Leftovers

You will have to excuse my few days of silence.  My mind continues to reel from the loss of Ferdinand.

I have kept myself busy this week:  we've gone to several stores, volunteered at school, and met with a friend at the local Panera.  I find that if I don't have the time to think about my little friend, I don't.

And then, the need arises to go into the basement.  I flick the light on.  My muscles tense; my brain shivers.  I slowly tread down the stairs.  On autopilot, my eyes survey the scene, expecting to find messes.  I am disappointed when I find nothing but cleanliness.  I feel like a leftover: unexciting and worn out.

He is not coming back.  He is not coming back.  I repeat this to myself daily.  I had this same problem when my dog Holly died.

I was 10, and the morning of September 20, Holly sprinted out the front door as we prepared to get in the car for carpool.  A car, by all means traveling too fast, and a dog on the loose, are almost never good together.  The car struck Holly and immediately she limped home.  Even at 10, I remember thinking that she was coming home to die.  We went to school and my mom went to the veterinarian.

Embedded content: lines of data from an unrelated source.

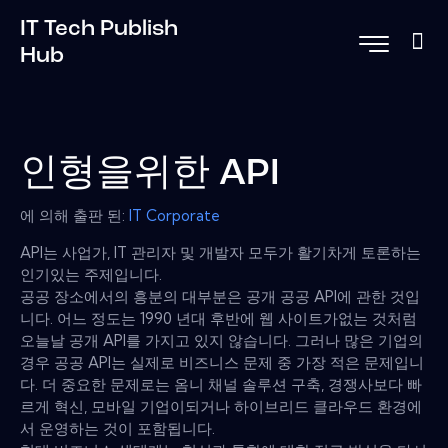
IT Tech Publish
Hub
인형을위한 API
에 의해 출판 된:
IT Corporate
API는 사업가, IT 관리자 및 개발자 모두가 활기차게 토론하는
인기있는 주제입니다.
공공 장소에서의 흥분의 대부분은 공개 공공 API에 관한 것입
니다. 어느 정도는 1990 년대 후반에 웹 사이트가없는 것처럼
오늘날 공개 API를 가지고 있지 않습니다. 그러나 많은 기업의
경우 공공 API는 실제로 비즈니스 문제 중 가장 적은 문제입니
다. 더 중요한 문제로는 옴니 채널 솔루션 구축, 경쟁사보다 빠
르게 혁신, 모바일 기업이되거나 하이브리드 클라우드 환경에
서 운영하는 것이 포함됩니다.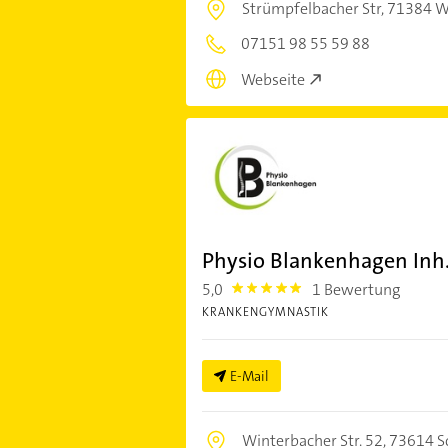
Strümpfelbacher Str,
71384 W
07151 98 55 59 88
Webseite
Physio Blankenhagen Inh
5,0
1 Bewertung
5.0
KRANKENGYMNASTIK
E-Mail
Winterbacher Str. 52,
73614 S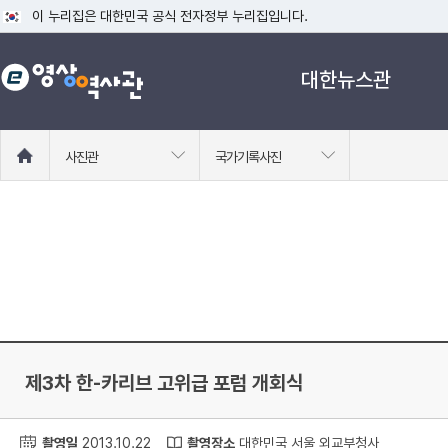
이 누리집은 대한민국 공식 전자정부 누리집입니다.
공식 누리집 주소 확인하기
대한뉴스관
go.kr 주소를 사용하는 누리집은 대한민국 정부기관이 관리하는 누리집입니다
이밖에 or.kr 또는 .kr등 다른 도메인 주소를 사용하고 있다면 아래 URL에
운영중인 공식 누리집보기
홈
사진관
국가기록사진
으
로
이
동
제3차 한-카리브 고위급 포럼 개회식
촬영일
2013.10.22
촬영장소
대한민국 서울 외교부청사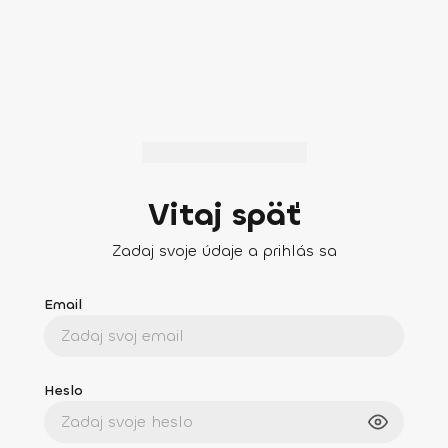
Vitaj späť
Zadaj svoje údaje a prihlás sa
Email
Heslo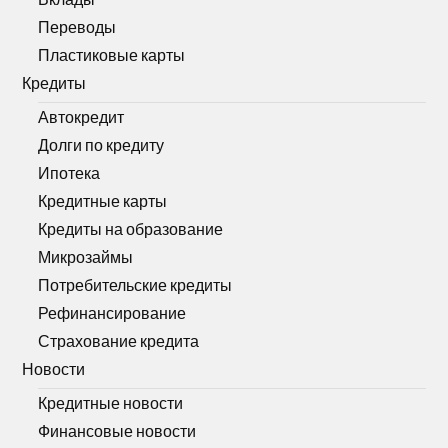
Переводы
Пластиковые карты
Кредиты
Автокредит
Долги по кредиту
Ипотека
Кредитные карты
Кредиты на образование
Микрозаймы
Потребительские кредиты
Рефинансирование
Страхование кредита
Новости
Кредитные новости
Финансовые новости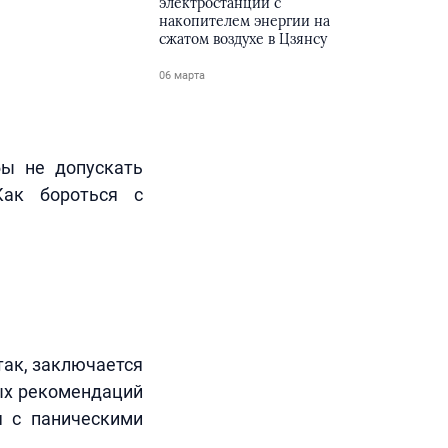
электростанции с
накопителем энергии на
сжатом воздухе в Цзянсу
06 марта
бы не допускать
Как бороться с
так, заключается
ных рекомендаций
я с паническими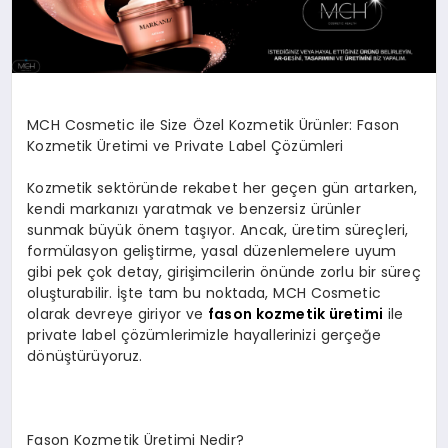
MCH Cosmetic ile Size Özel Kozmetik Ürünler: Fason
Kozmetik Üretimi ve Private Label Çözümleri
Kozmetik sektöründe rekabet her geçen gün artarken,
kendi markanızı yaratmak ve benzersiz ürünler
sunmak büyük önem taşıyor. Ancak, üretim süreçleri,
formülasyon geliştirme, yasal düzenlemelere uyum
gibi pek çok detay, girişimcilerin önünde zorlu bir süreç
oluşturabilir. İşte tam bu noktada, MCH Cosmetic
olarak devreye giriyor ve
fason kozmetik üretimi
ile
private label çözümlerimizle hayallerinizi gerçeğe
dönüştürüyoruz.
Fason Kozmetik Üretimi Nedir?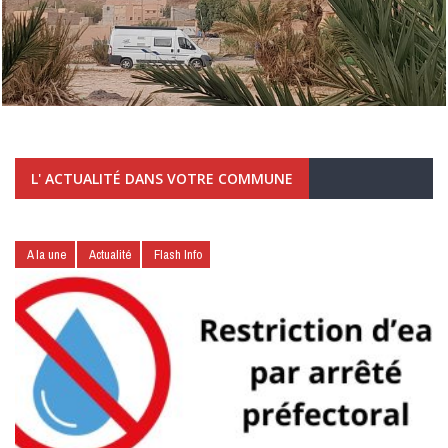
L' ACTUALITÉ DANS VOTRE COMMUNE
A la une
Actualité
Flash Info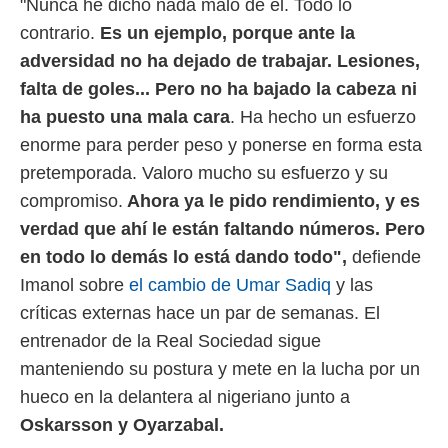
"Nunca he dicho nada malo de él. Todo lo
ento u
contrario.
Es un ejemplo, porque ante la
 de datos
adversidad no ha dejado de trabajar. Lesiones,
er momento
ic en
falta de goles... Pero no ha bajado la cabeza ni
o en
ha puesto una mala cara
. Ha hecho un esfuerzo
 Cookies
en
enorme para perder peso y ponerse en forma esta
eb.
pretemporada. Valoro mucho su esfuerzo y su
y
compromiso.
Ahora ya le pido rendimiento, y es
socios
verdad que ahí le están faltando números. Pero
el
en todo lo demás lo está dando todo",
defiende
to de
Imanol sobre
el cambio de Umar Sadiq
y las
críticas externas hace un par de semanas. El
la
entrenador de la Real Sociedad sigue
 en un
 y/o acceder
manteniendo su postura y mete en la lucha por un
 de datos
hueco en la delantera al nigeriano junto a
ara
 anuncios
Oskarsson y Oyarzabal.
ar perfiles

Holly was not there when I returned home that day; she indeed needed to be put down.  The rational side of me understood why, much like today.  But the irrational side of me expected to see her again.  I'd look out the window, hoping to see her in the yard.  I'd sit on the couch, feel a whoosh by my legs, and truly believe that I'd find her settling down on the floor by my feet.  Come back to me, I'd whisper, as if the power to bring her back existed.

I'm not crazy, that much I know, and I wasn't crazy then.  Yet these days, it feels like I am.  They say grief can be a process, and that it has five stages.  If that is the case, then I am surely in Denial right now.  I hope not to be stuck here for long.

***
I just got a call from the animal hospital.  We chose to have Ferdinand cremated.  We plan on doing something with his ashes, we just aren't sure yet what that will be.  The kids want to bury them somewhere, while Tim would prefer to spread them somewhere meaningful to us.  Knowing that our beloved cat is now a boxful of ashes should help launch me past the mournful denial phase, don't you think?